THE TASK - Every entry is to be returned exactly as it stands; the pictures are to be dropped.

Collected data entries:
========
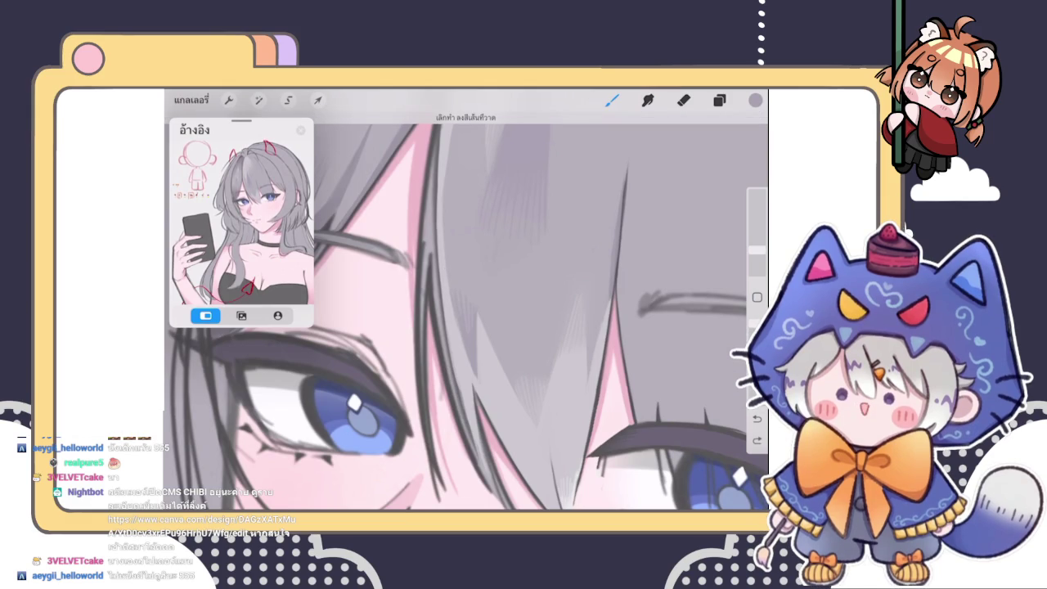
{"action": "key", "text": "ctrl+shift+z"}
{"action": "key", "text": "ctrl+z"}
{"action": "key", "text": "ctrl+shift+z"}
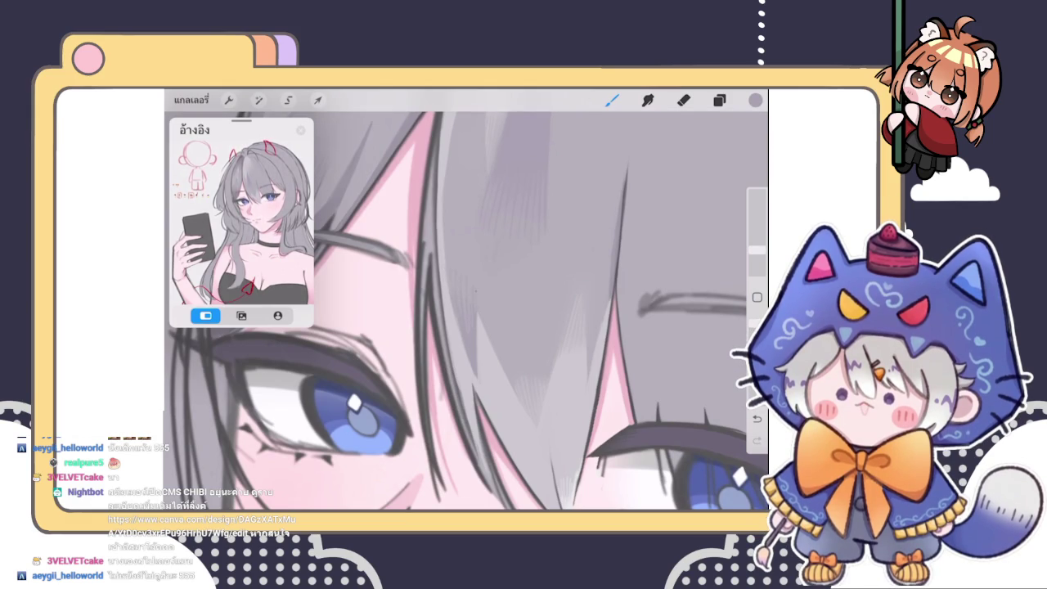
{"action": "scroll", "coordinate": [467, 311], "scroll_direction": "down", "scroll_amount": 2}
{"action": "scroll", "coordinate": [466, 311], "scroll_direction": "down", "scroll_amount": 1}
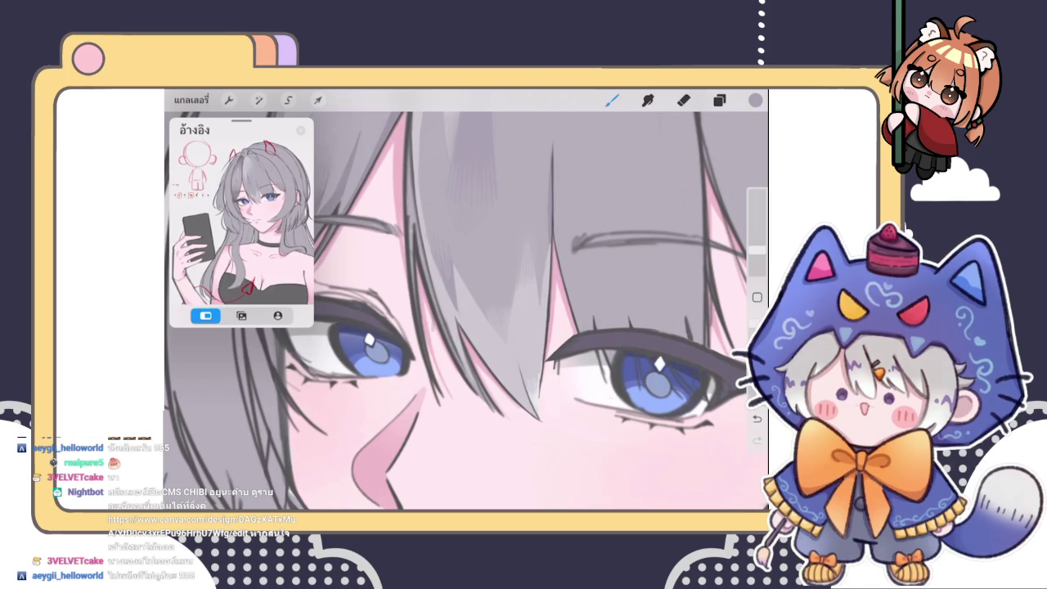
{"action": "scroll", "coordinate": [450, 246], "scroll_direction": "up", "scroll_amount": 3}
========
EXERCISE ANSWER -
{"action": "key", "text": "ctrl+shift+z"}
{"action": "key", "text": "ctrl+z"}
{"action": "key", "text": "ctrl+shift+z"}
{"action": "scroll", "coordinate": [467, 311], "scroll_direction": "down", "scroll_amount": 2}
{"action": "scroll", "coordinate": [466, 311], "scroll_direction": "down", "scroll_amount": 1}
{"action": "scroll", "coordinate": [450, 246], "scroll_direction": "up", "scroll_amount": 3}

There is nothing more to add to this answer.